Nikolaos Stathonikus, Universitair Medisch Centrum Utrecht, Pathologie
The Biomarker Boosting project is a collaboration between Radboud University Nijmegen, the Dutch eScience Center, and four Dutch UMCs (VU Amsterdam, Erasmus, Maastricht, Nijmegen). It aims to develop a platform for sharing and joint analysis of imaging data. In this pilot project, the four UMCs contribute a total of 1500 structural MRI scans. An automated hippocampal volume pipeline will be applied to all of these, and the results will be correlated with age, gender and mental disease state. The goal: investigate under what circumstances the pooling of large datasets improves the statistical significance of the computed correlations (biomarkers). To test and debug the pipeline, we request an initial test grant of 20000 core-hours. This test phase should give us a clear estimate of how much additional compute time we will need, and whether the cloud-based solution is the right choice.

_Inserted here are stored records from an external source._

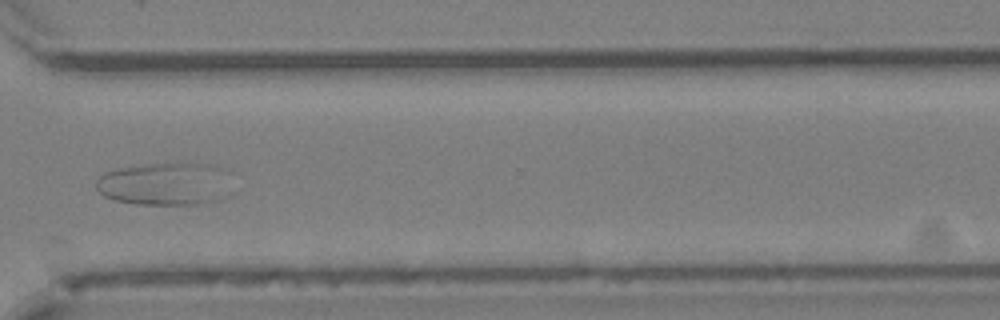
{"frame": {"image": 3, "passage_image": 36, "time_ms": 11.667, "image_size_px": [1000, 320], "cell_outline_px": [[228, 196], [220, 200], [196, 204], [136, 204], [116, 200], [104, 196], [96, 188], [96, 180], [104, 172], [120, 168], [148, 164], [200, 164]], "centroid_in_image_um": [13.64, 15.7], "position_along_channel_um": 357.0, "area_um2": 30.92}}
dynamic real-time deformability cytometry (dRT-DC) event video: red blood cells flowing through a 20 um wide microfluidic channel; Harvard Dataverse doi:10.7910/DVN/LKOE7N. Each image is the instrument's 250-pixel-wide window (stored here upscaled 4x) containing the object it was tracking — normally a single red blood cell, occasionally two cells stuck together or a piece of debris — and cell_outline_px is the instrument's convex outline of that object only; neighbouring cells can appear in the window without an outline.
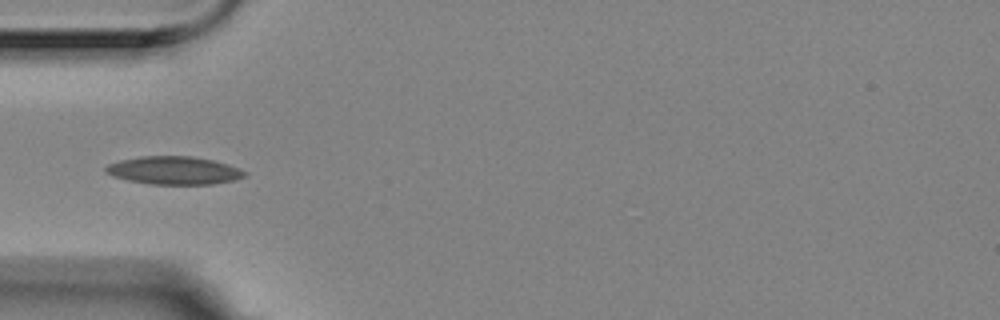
{"species": "Egyptian fruit bat (a non-hibernating species)", "species_latin": "Rousettus aegyptiacus", "temperature_condition": "room temperature", "stored_images_in_passage": 3, "camera_frame_rate_fps": 3000, "um_per_image_px": 0.085, "animal": {"sex": "female"}, "frame": {"image": 1, "passage_image": 2, "time_ms": 0.333, "image_size_px": [1000, 320], "cell_outline_px": [[248, 172], [244, 176], [236, 180], [212, 184], [152, 184], [128, 180], [104, 172], [104, 168], [108, 164], [120, 160], [140, 156], [192, 156], [212, 160], [228, 164], [240, 168]], "centroid_in_image_um": [14.81, 14.48], "position_along_channel_um": 70.2, "area_um2": 22.66}}
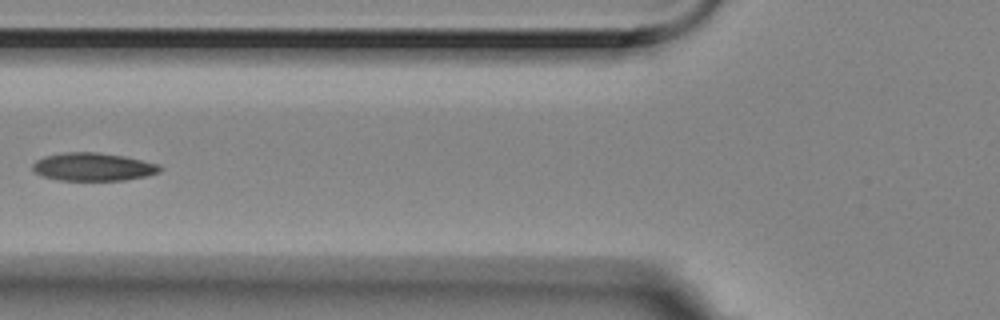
{"frame": {"image": 2, "passage_image": 3, "time_ms": 0.667, "image_size_px": [1000, 320], "cell_outline_px": [[164, 168], [160, 172], [148, 176], [124, 180], [56, 180], [40, 176], [32, 168], [32, 164], [36, 160], [44, 156], [64, 152], [96, 152], [124, 156], [160, 164]], "centroid_in_image_um": [7.93, 14.18], "position_along_channel_um": 117.9, "area_um2": 21.04}}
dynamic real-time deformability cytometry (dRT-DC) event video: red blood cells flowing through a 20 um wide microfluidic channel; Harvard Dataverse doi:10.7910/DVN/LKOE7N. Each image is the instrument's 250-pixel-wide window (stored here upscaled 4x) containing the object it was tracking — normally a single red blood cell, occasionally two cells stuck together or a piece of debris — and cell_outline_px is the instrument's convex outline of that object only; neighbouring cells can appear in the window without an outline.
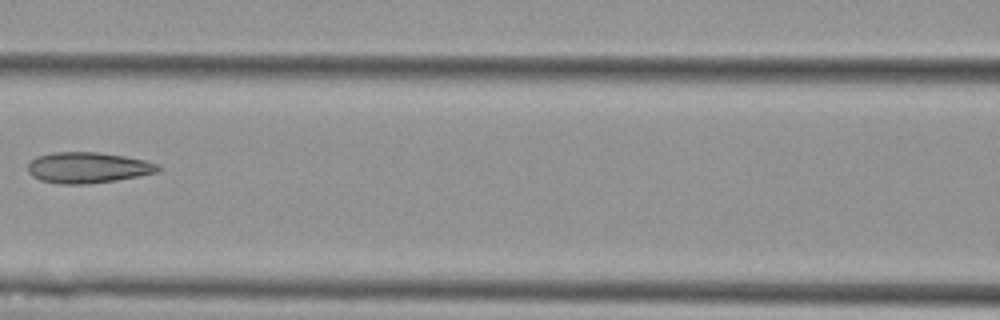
{"species": "Egyptian fruit bat (a non-hibernating species)", "species_latin": "Rousettus aegyptiacus", "temperature_condition": "cold", "stored_images_in_passage": 4, "camera_frame_rate_fps": 3000, "um_per_image_px": 0.085, "animal": {"sex": "female"}, "frame": {"image": 1, "passage_image": 3, "time_ms": 2.333, "image_size_px": [1000, 320], "cell_outline_px": [[160, 168], [156, 172], [140, 176], [116, 180], [88, 184], [60, 184], [40, 180], [32, 176], [28, 172], [28, 164], [36, 156], [56, 152], [96, 152], [124, 156], [144, 160], [160, 164]], "centroid_in_image_um": [7.46, 14.25], "position_along_channel_um": 159.1, "area_um2": 23.41}}
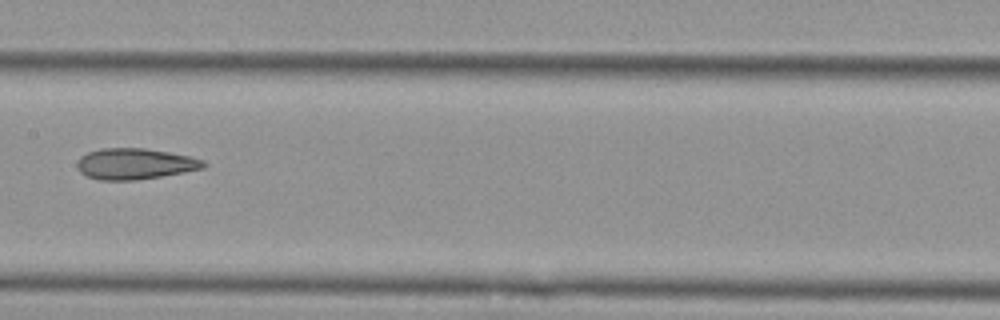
{"frame": {"image": 2, "passage_image": 4, "time_ms": 3.333, "image_size_px": [1000, 320], "cell_outline_px": [[208, 164], [204, 168], [184, 172], [136, 180], [100, 180], [88, 176], [80, 172], [76, 164], [80, 156], [88, 152], [100, 148], [144, 148], [168, 152], [188, 156], [204, 160]], "centroid_in_image_um": [11.46, 13.92], "position_along_channel_um": 195.9, "area_um2": 22.77}}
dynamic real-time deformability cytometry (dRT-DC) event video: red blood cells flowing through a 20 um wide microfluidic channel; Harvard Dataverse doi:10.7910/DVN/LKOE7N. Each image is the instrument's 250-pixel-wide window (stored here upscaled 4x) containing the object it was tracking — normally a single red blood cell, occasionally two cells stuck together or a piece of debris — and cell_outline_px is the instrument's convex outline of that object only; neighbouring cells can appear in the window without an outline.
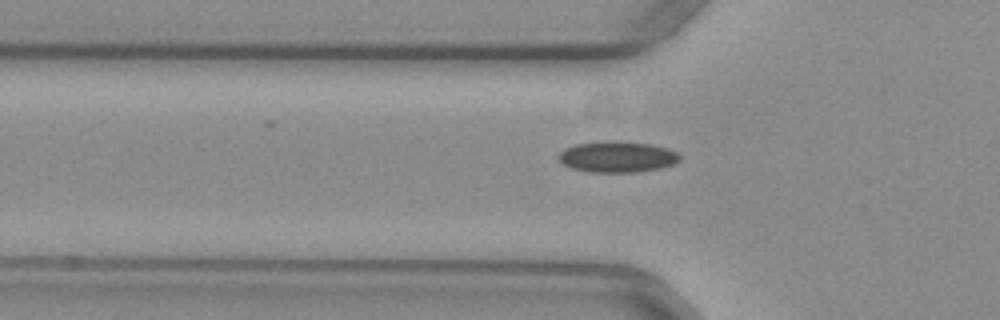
{"species": "common noctule bat (a hibernating species)", "species_latin": "Nyctalus noctula", "temperature_condition": "warm", "stored_images_in_passage": 35, "camera_frame_rate_fps": 3000, "um_per_image_px": 0.085, "animal": {"sex": "female", "body_mass_g": 29.2, "forearm_length_mm": 56.3}, "frame": {"image": 1, "passage_image": 6, "time_ms": 1.667, "image_size_px": [1000, 320], "cell_outline_px": [[680, 160], [672, 164], [660, 168], [636, 172], [592, 172], [572, 168], [564, 164], [560, 160], [560, 152], [576, 144], [604, 140], [616, 140], [648, 144], [668, 148], [676, 152], [680, 156]], "centroid_in_image_um": [52.49, 13.32], "position_along_channel_um": 73.3, "area_um2": 21.73}}
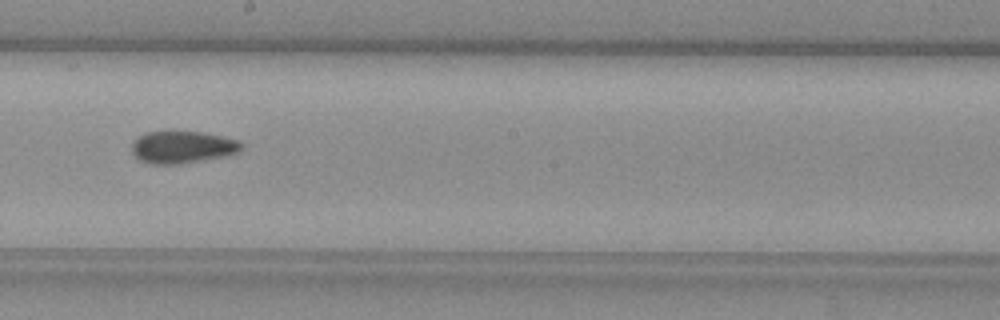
{"frame": {"image": 2, "passage_image": 18, "time_ms": 5.667, "image_size_px": [1000, 320], "cell_outline_px": [[244, 148], [240, 152], [180, 164], [152, 164], [140, 160], [132, 152], [132, 144], [136, 136], [144, 132], [200, 132], [240, 140], [244, 144]], "centroid_in_image_um": [15.5, 12.5], "position_along_channel_um": 232.7, "area_um2": 20.46}}
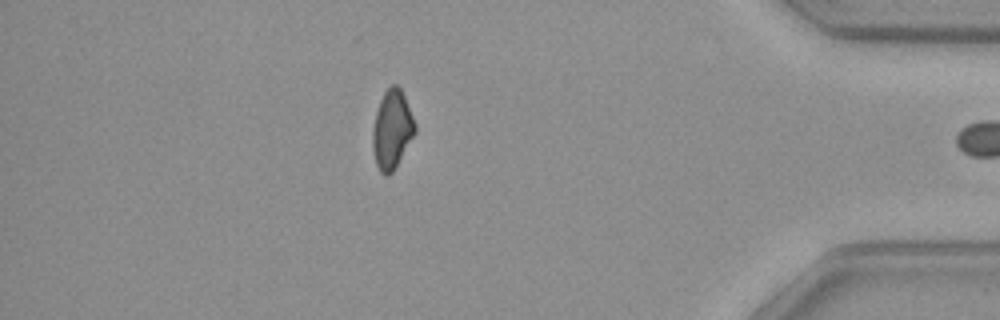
{"frame": {"image": 3, "passage_image": 34, "time_ms": 11.0, "image_size_px": [1000, 320], "cell_outline_px": [[416, 132], [392, 172], [388, 176], [384, 176], [380, 172], [376, 164], [372, 148], [372, 128], [376, 112], [380, 100], [384, 92], [392, 84], [396, 84], [400, 88], [404, 96], [416, 124]], "centroid_in_image_um": [33.3, 11.02], "position_along_channel_um": 401.9, "area_um2": 19.36}}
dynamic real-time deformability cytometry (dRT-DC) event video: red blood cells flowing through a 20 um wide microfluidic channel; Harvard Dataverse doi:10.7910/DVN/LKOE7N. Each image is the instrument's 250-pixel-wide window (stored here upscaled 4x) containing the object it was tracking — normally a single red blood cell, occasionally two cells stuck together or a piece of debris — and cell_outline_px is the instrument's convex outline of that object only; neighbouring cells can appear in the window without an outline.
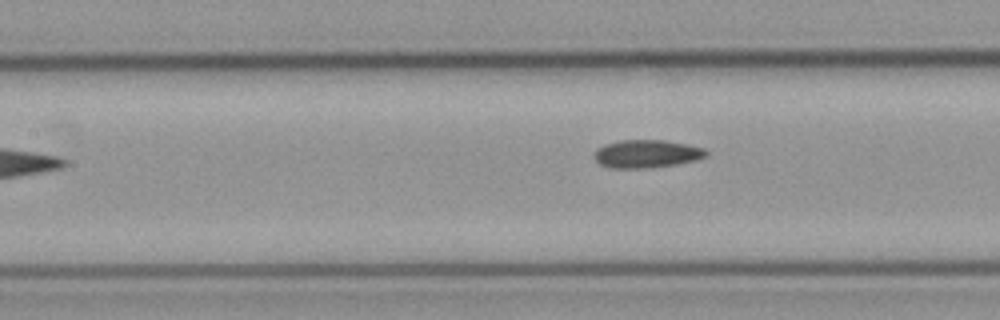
{"species": "common noctule bat (a hibernating species)", "species_latin": "Nyctalus noctula", "temperature_condition": "cold", "stored_images_in_passage": 7, "camera_frame_rate_fps": 3000, "um_per_image_px": 0.085, "animal": {"sex": "male", "body_mass_g": 23.1, "forearm_length_mm": 52.7}, "frame": {"image": 1, "passage_image": 7, "time_ms": 7.0, "image_size_px": [1000, 320], "cell_outline_px": [[708, 156], [696, 160], [676, 164], [644, 168], [608, 168], [600, 164], [592, 156], [592, 152], [596, 148], [604, 144], [620, 140], [664, 140], [688, 144], [704, 148], [708, 152]], "centroid_in_image_um": [54.93, 13.07], "position_along_channel_um": 152.5, "area_um2": 18.5}}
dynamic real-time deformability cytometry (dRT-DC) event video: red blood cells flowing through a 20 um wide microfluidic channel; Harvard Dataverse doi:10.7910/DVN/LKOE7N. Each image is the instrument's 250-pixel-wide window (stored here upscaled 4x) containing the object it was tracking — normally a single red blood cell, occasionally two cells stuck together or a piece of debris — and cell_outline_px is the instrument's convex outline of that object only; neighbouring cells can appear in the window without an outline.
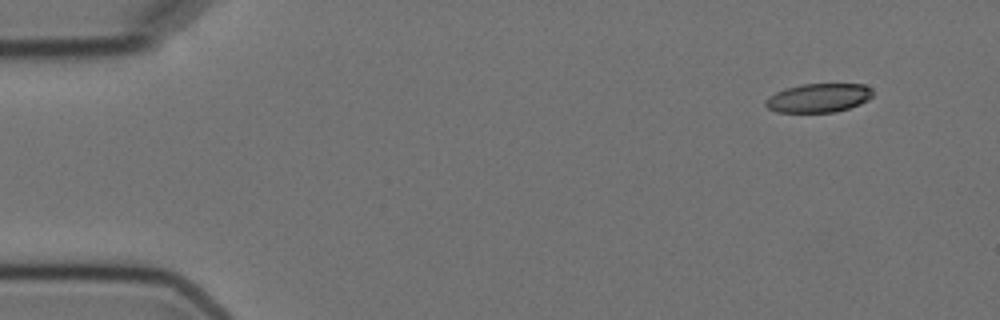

Paul Tiesinga, Radboud Universiteit Nijmegen
Rembrandt Bakker, Piter de Boer, e-BioGrid support team
Brain imaging experiments deliver massive amounts of data that need very intensive analysis. In this NWO veni project, full datasets are gathered on which new methods of statistical learning analysis are tested. A Cloud machine on which to run these analysis, which are all based on open-source components, provide a very homogeneous and dependable environment to work on.